One example of usage of these classes would be:

from semantic_class_manager import *
wnd_obj = WND()
#the wn_version is noc inluded as the synset belongs to wn20 which is the same version thatn WND
print 'wn20 synset 00002287-a', wnd_obj.get_classes_for_synset_pos('00002287','a') 
print 'wn21 synset 00015024-n', wnd_obj.get_classes_for_synset_pos('00015024', 'n', '21')
print 'wn20 lexky acoustic_guitar%1:06:00::', wnd_obj.get_classes_for_lexkey('acoustic_guitar%1:06:00::')
print 'Classes for guitar.n', wnd_obj.get_classes_for_lemma_pos('guitar', 'n')

You can run the example file example.py which contains usage exmaples for the three semantic classes.

###WND ontology### The WND labels are organized in an ontology. By default in this API, the WDN labels returned are the leaves of the ontology.

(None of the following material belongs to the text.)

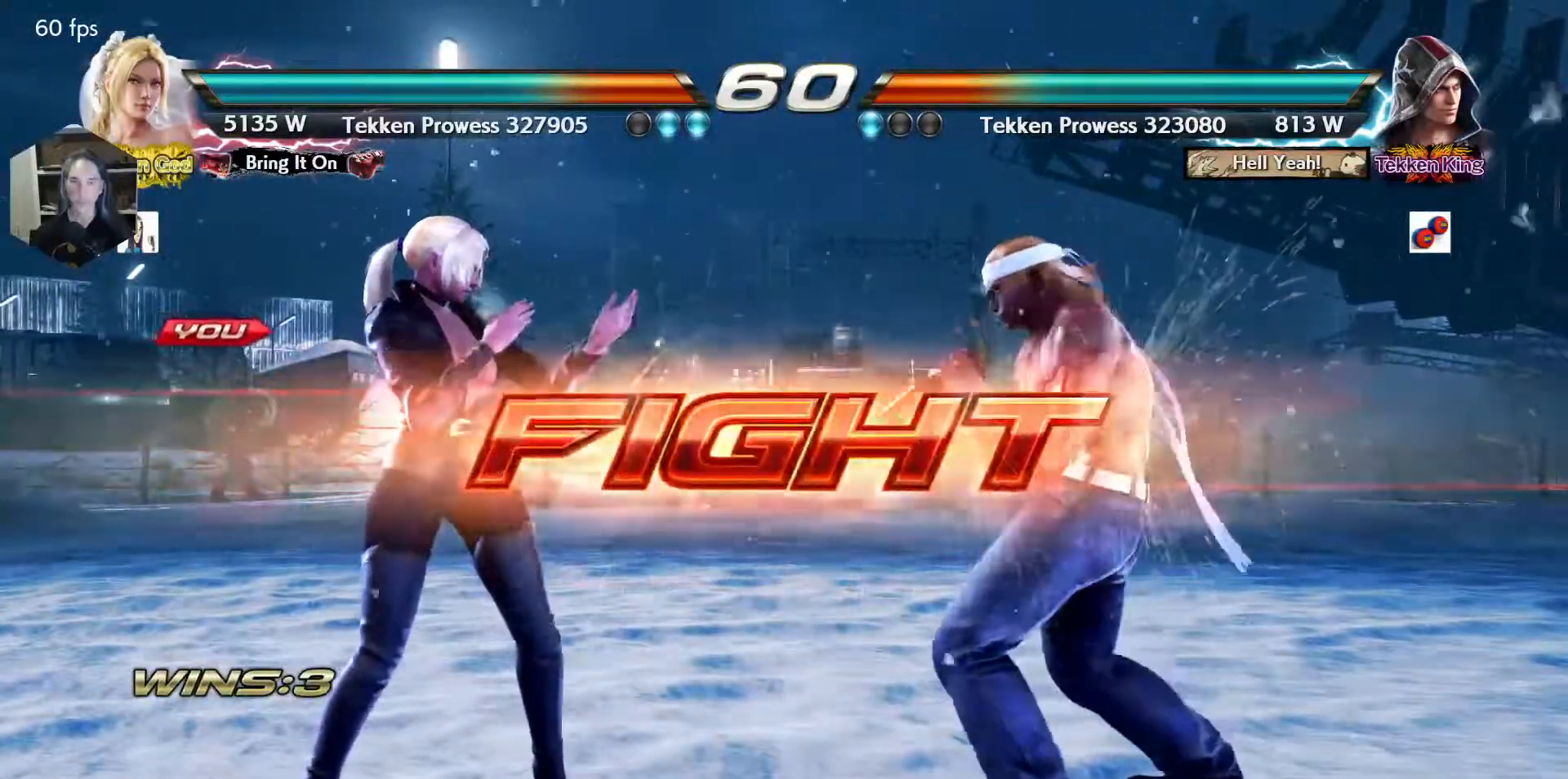
{"buttons": [], "events": [[50, "DPAD_UP", "down"], [117, "DPAD_UP", "up"], [350, "DPAD_DOWN", "down"], [350, "DPAD_RIGHT", "down"], [400, "SQUARE", "down"], [450, "DPAD_DOWN", "up"], [450, "DPAD_RIGHT", "up"], [500, "SQUARE", "up"]]}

In some cases you might require to have the full ontology chain. You can do this easily by creating the WND object as wnd_obj = WND(hierarchy=True). The methods are the same, with the difference that every class now is not a single string, but a list of strings (containing all the classes for the chain. These are two examples of what you could get without and with the ontology option:

#WND with no ontology option
Classes for 00015024-n ['animals', 'biology']
Classes for acoustic_guitar%1:06:00:: ['music']
Classes for guitar.n ['music']

#WND with no ontology option
Classes for 00015024-n [[('animals', 2), ('pure_science', 1)], [('biology', 2), ('pure_science', 1)]]
Classes for acoustic_guitar%1:06:00:: [[('music', 3), ('art', 2), ('humanities', 1)]]
Classes for guitar.n [[('music', 3), ('art', 2), ('humanities', 1)]]

As you can see, every WND label now consists of two values: (WNDlabel, ontology_depth). The nodes at the top of the ontology have a depth of 1.

##Contact##

##License## This repositority and code is distributed under the GNU GENERAL PUBLIC License, the terms can be found in the file LICENSE contained in this repository.